Apatride

Deux vies sont mises en parallèle. D’un côté, celle d’Esha qui a quitté Calcutta pour rejoindre Paris et être enseignante. Elle se confronte à son rêve de la ville lumière, à la violence des jeunes générations et découvre son statut d’étrangère. De l’autre, celle de Mina qui est restée à Calcutta mais est hantée par un secret et des maux douloureux. Entre ces deux femmes, un trait d’union en la personne de Marie. Trois destins qui se croisent et révèlent la violence faite aux êtres.

Pourtant ce n’était pas ainsi au début. Ce qui lui revenait sans cesse à l’esprit, c’étaient les après-midi, la Seine qui n’était pas grise mais verte, transparente de lumière et de soleil, les ponts, les parapets de pierre, le réchauffement lent de la pierre, les rambardes aux grilles couvertes de cadenas accrochés par les amoureux, que plus tard elle retrouverait comme motif sur le manteau d’une créatrice de mode. C’était tout de même curieux d’associer l’amour à l’emprisonnement, pensait-elle.

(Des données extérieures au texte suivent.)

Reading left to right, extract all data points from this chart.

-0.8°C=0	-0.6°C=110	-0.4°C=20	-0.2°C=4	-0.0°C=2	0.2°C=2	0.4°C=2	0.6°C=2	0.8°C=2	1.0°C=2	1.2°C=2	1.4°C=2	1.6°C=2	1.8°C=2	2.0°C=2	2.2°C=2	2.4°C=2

Ce roman épluche d’une manière très précise le statut de chaque personnage. L’autrice développe une véritable introspection en saisissant les faiblesses et les douleurs de chaque femme. Elle évite soigneusement les clichés et les raccourcis pour affronter les questions de cette société qui va de Paris à Calcutta. Shumona Sinha embrasse le monde et par quelques effets déstabilise. Elle parvient ainsi à retranscrire la politique tant française qu’indienne en supprimant les étiquettes et en conservant les slogans. Ainsi « le changement, c’est maintenant » devient une phrase d’un parti conservateur. Cette pirouette n’est pas là pour réduire la politique mais pour poser la question de mots. Quels sont ceux que nous devons utiliser pour résoudre ou apaiser les maux? Ceux des femmes, des étrangers, des professeurs, des célibataires, des isolés… Ce roman n’est pas un texte féministe mais humaniste. Bien que la construction (allers-retours entre Paris et Calcutta, entre Esha et Mina) alourdisse parfois la lecture, le fond de l’histoire s’attaque aux origines de la violence et toutes les démonstrations perceptibles dans notre monde.

Ce roman de Shumona Sinha est publié aux Éditions de l’Olivier au prix de 17,50€.